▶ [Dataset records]

[start]

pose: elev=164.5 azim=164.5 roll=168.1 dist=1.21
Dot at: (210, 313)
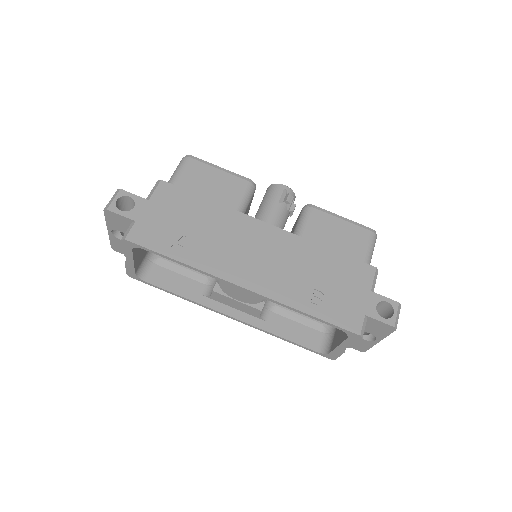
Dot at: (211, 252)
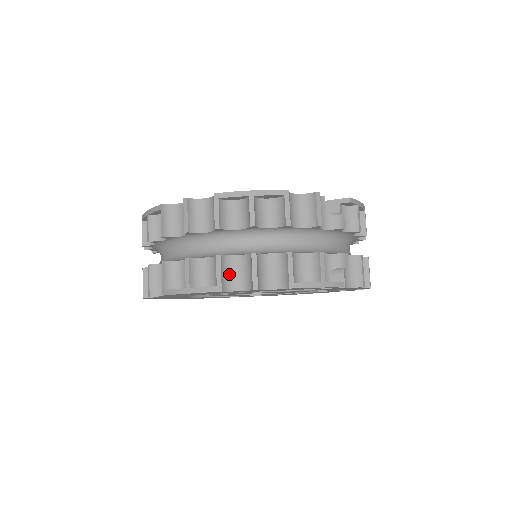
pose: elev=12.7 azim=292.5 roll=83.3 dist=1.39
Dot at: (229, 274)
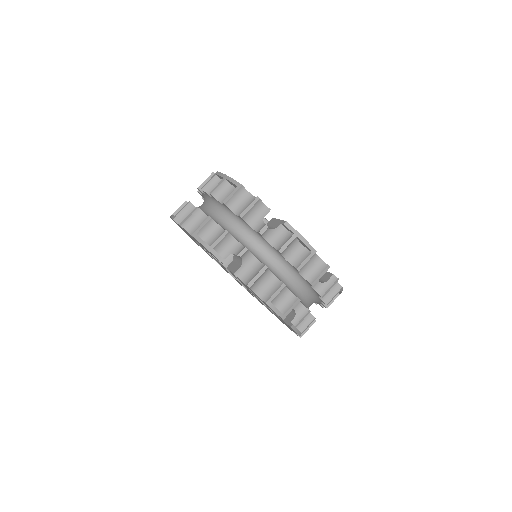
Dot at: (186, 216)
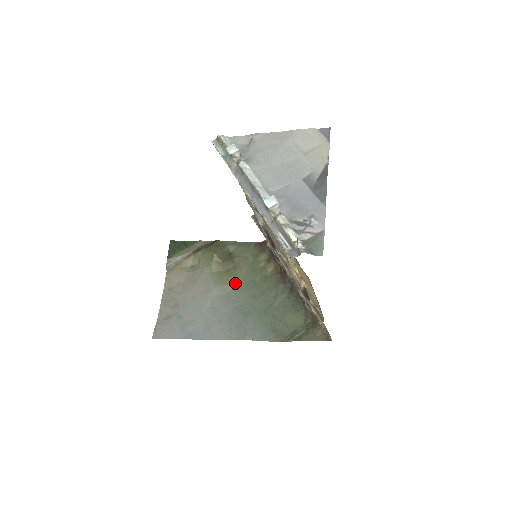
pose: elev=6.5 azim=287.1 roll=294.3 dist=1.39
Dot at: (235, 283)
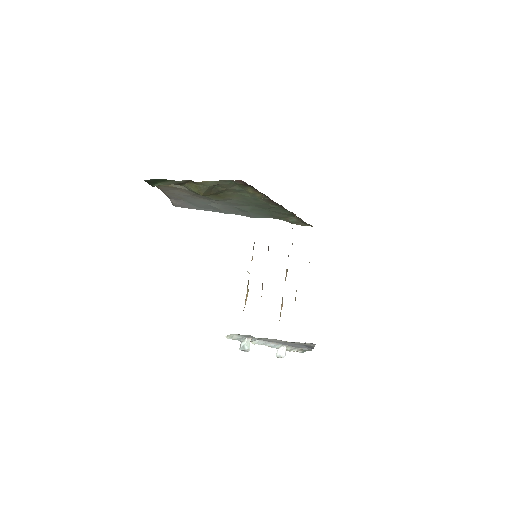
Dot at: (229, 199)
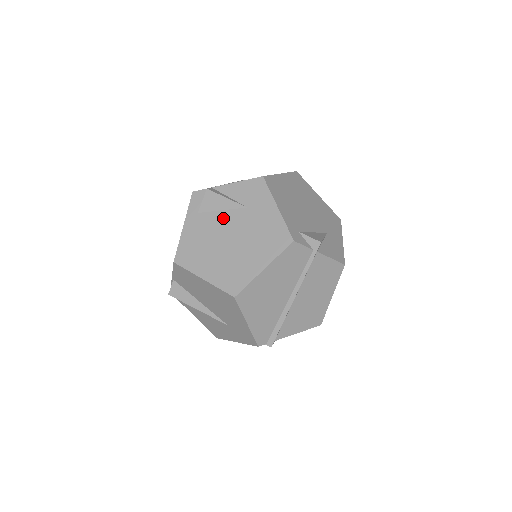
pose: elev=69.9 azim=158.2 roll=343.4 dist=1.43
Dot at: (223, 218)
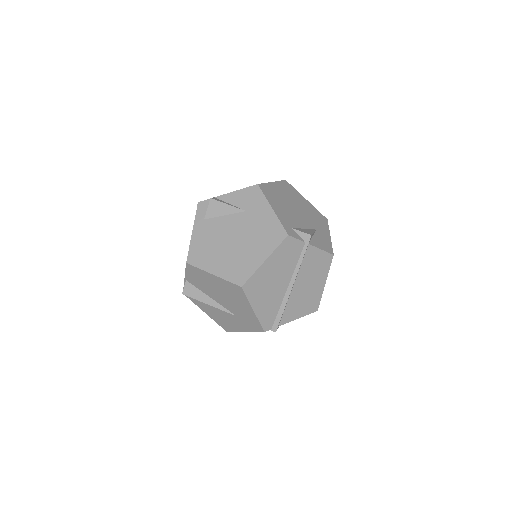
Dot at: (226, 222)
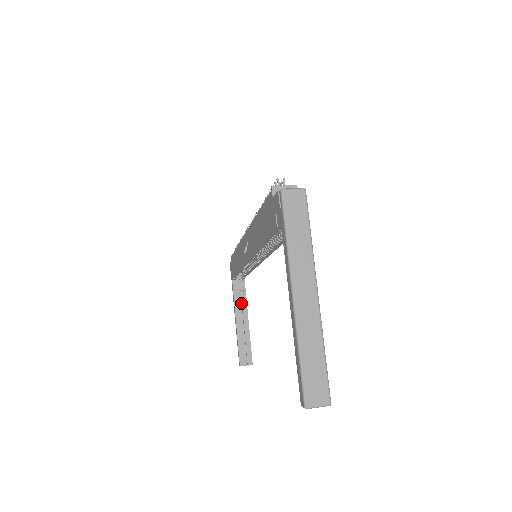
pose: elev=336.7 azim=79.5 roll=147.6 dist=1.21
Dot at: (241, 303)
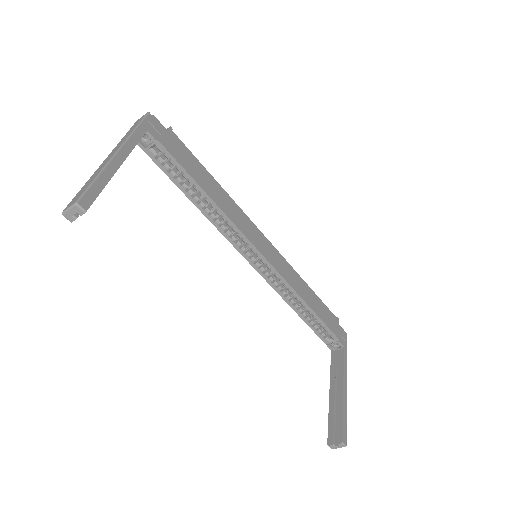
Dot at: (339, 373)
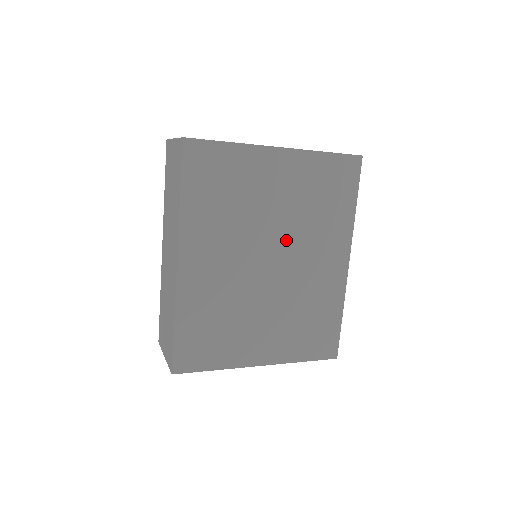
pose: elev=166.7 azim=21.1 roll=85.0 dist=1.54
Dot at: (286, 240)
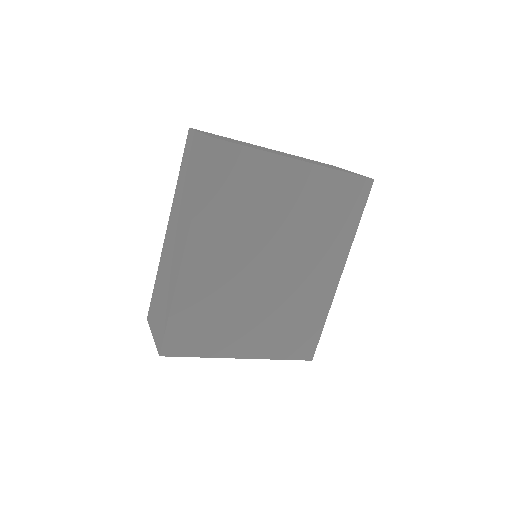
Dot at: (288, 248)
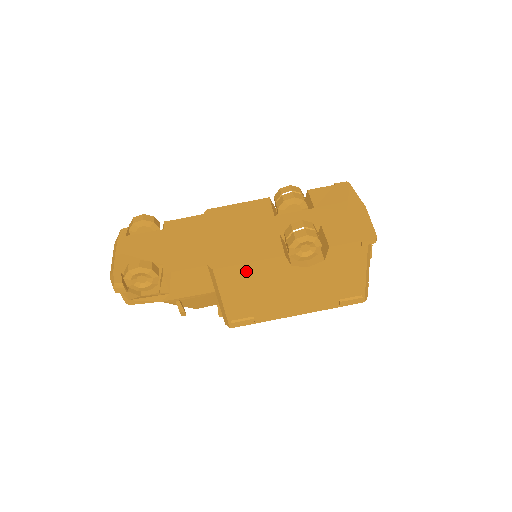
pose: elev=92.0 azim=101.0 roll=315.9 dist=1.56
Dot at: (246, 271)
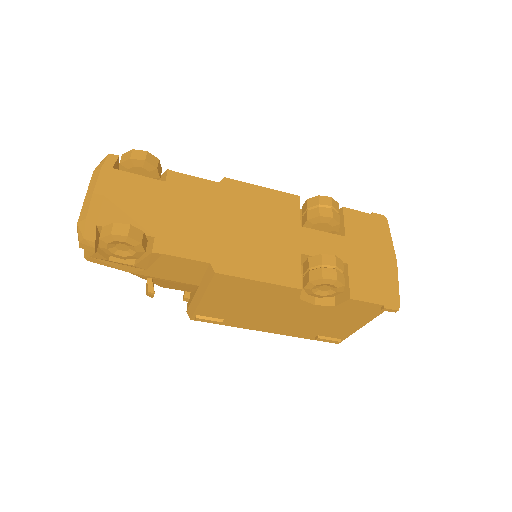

[end]

▶ [Work to be completed] Count the lines in the items above that contain the string "azim", treating uppercase and lowercase as different, and give only the number.

▶ [Answer in full] 7